Document passage >>
This slightly long analysis has been done because the Congress Party went into the 2014 general election not as a democratically structured party but as a caucus, a clique, a coterie of which Sonia and Rahul were the leaders and everyone else was the willing servitor. That is why the campaign of 2014 was so heavily dependent on Sonia and Rahul and there was virtually no other known and respected face of the Congress as a leader of the campaign. In a way we could state that the Congress went into the fray not as a party but as the jagir (fiefdom) of the Nehru-Gandhi family. What is why the tried and tested shibboleths which were used more than forty years ago were repeated instead of being discarded, including the one which advocated that the Muslims must come together and vote against the BJP, which is a “communal” party. Whereas this failed to completely polarise the Muslim vote, it certainly led to a reaction from a section of the Hindus, resulting in a marginal polarisation of the Hindu vote. Even a marginal polarisation of 82 percent of the population represents a huge number and this doomed the Congress campaign. Had there been a wide-based Congress leadership, it would have advised against such tactics and the Congress would have put up a much better showing.

The problem with the Congress Party is that it has no one to give sane advice or ask the questions which could force the party to do rethinking on its leadership. No Congressman dares to suggest that Sonia Gandhi is simply not up to leading a major national party because she has neither the charisma of Indira Gandhi, nor the organisational skills of Sardar Patel, nor the popular backing of Jawaharlal Nehru. An objective analysis would have done to her what the Conservative Party did to Margaret Thatcher. She would have been advised to step down. When the Labour Party had a series of electoral defeats that party opted for young Tony Blair to lead it and he virtually reinvented the Labour Party. When, however, the Labour Party felt that Tony Blair was no longer at his best, it forced Blair to step down and selected George Brown as Prime Minister. That is how a democratic party functions. Had Congress been a party and not a clique, questions would have been raised about the manner in which Rahul Gandhi led the election campaign and he would have been asked to step aside. Instead, Congressmen are falling over each other in begging Sonia and Rahul to lead them. Unless the party reinvents itself, by 2019 it would have made itself irrelevant.

Given material >>
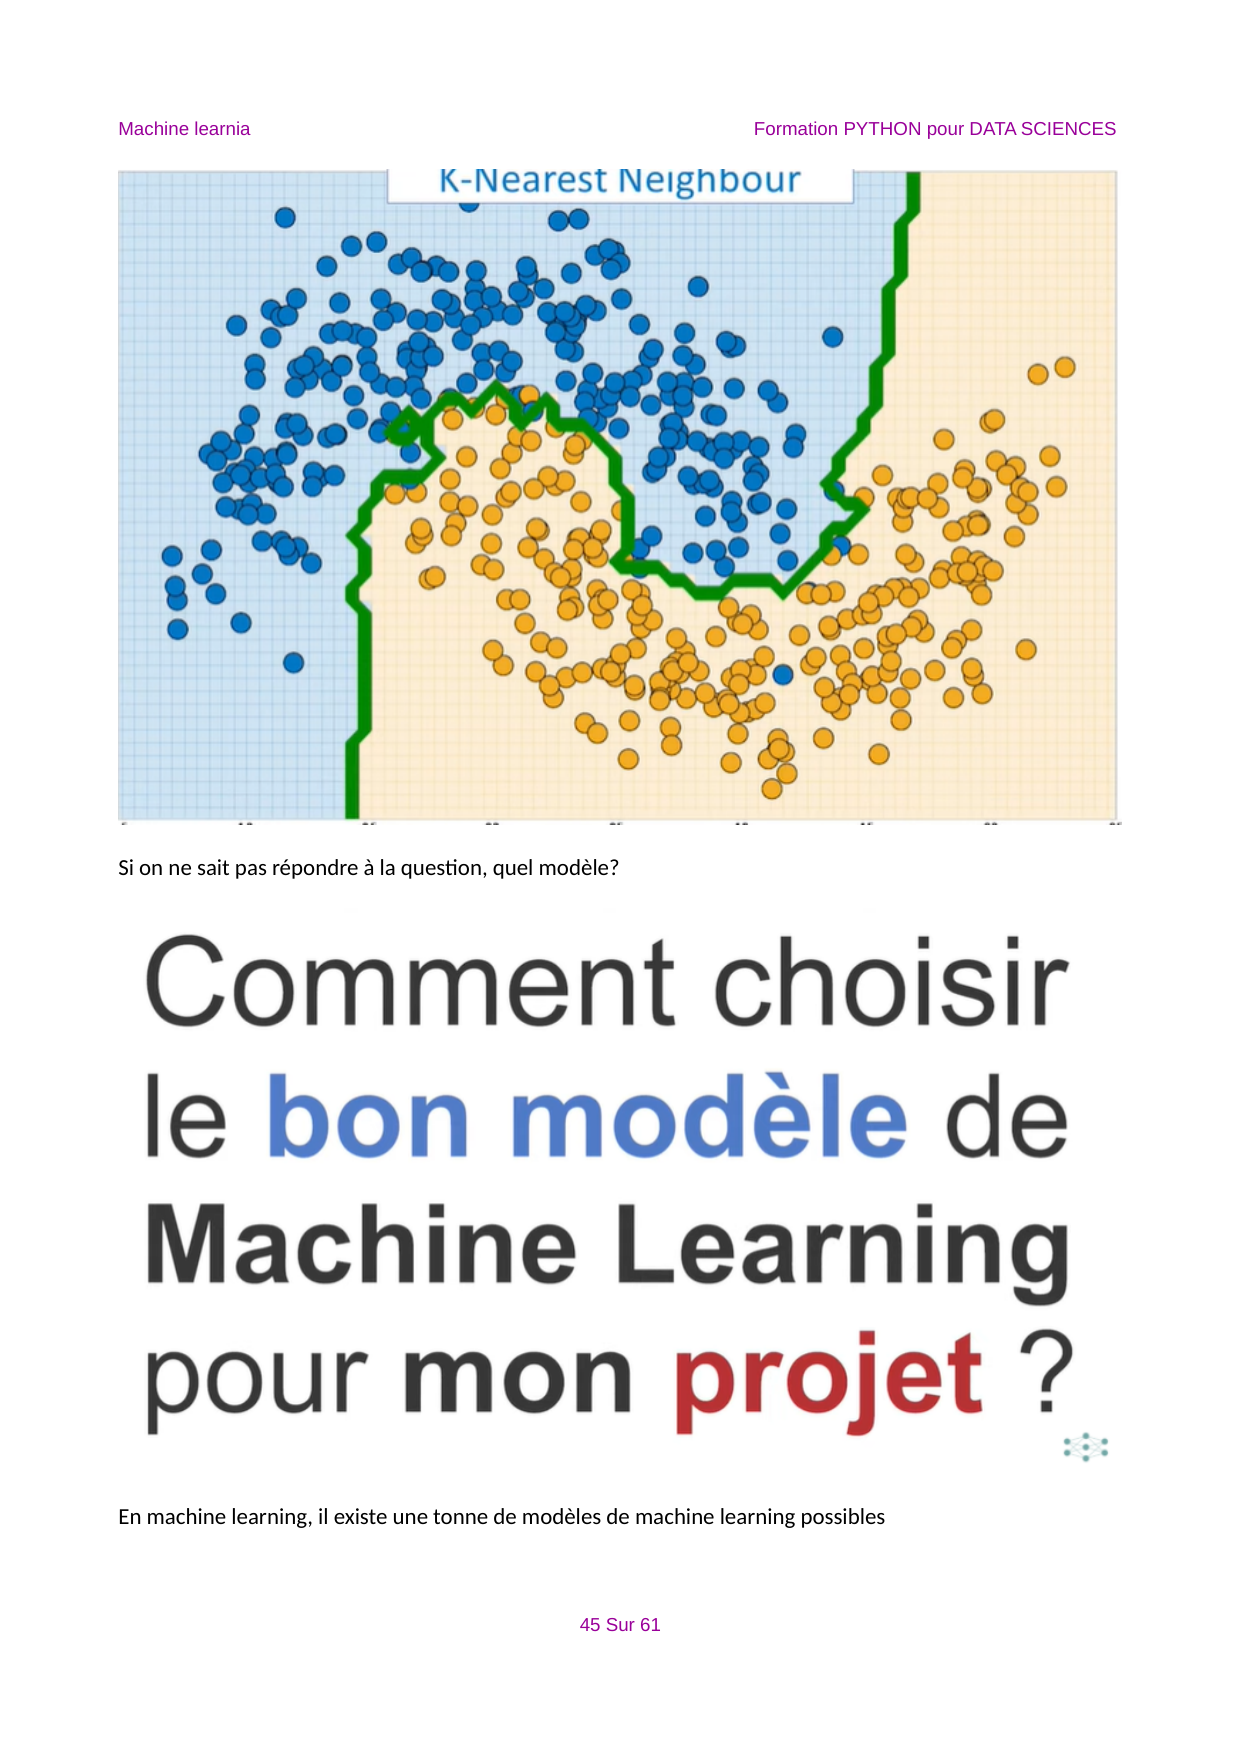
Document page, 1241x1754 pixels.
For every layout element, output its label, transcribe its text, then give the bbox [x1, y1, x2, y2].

Task instructions >>
a) Answer from the passage on the Congress Party:
(i) What percentage of the population does it give when describing the marginal polarisation of the Hindu vote?
(ii) Which three qualities does it say Sonia Gandhi lacks, and with whom does it associate each one?
(iii) By what year does it warn that the party would have made itself irrelevant unless it reinvents itself?
b) Extend the passage on the Congress Party, starting after its final sentence.
The material plays no part here.

The replies >>
a)
(i) 82 percent.
(ii) She lacks the charisma of Indira Gandhi, the organisational skills of Sardar Patel and the popular backing of Jawaharlal Nehru.
(iii) 2019.

b)
The other antagonist, the BJP, went into battle with a completely different strategy. It became clear that the old guard of BJP had outlived its utility. This included L.K. Advani, Murli Manohar Joshi, Kalyan Singh and other old leaders who had failed to deliver in the past and could be depended upon to fail in the future. Because the BJP did not carry the dynastic baggage of the Congress, it could take an objective view of its leadership. That is why in Rajasthan a ticket could be denied to Jaswant Singh despite his seniority and when he walked out of BJP, the party could find a candidate not only to replace him but to defeat him in his own constituency. Had sentiment ruled, had emotion been given play, Jaswant would never have been denied a ticket, but in politics there can be no room for sentiment and emotion. Here there is room only for hard headed reality. Obviously, not being tied to the apron strings of a particular family, the BJP could take an objective view and take hard decisions on leadership issues. Much doubt was expressed by our media and others that if the senior leadership of BJP was ignored or sidelined there would be an internal revolt and the party would be crushed during elections. That did not deter BJP. How did BJP get this strength to change the entire top leadership?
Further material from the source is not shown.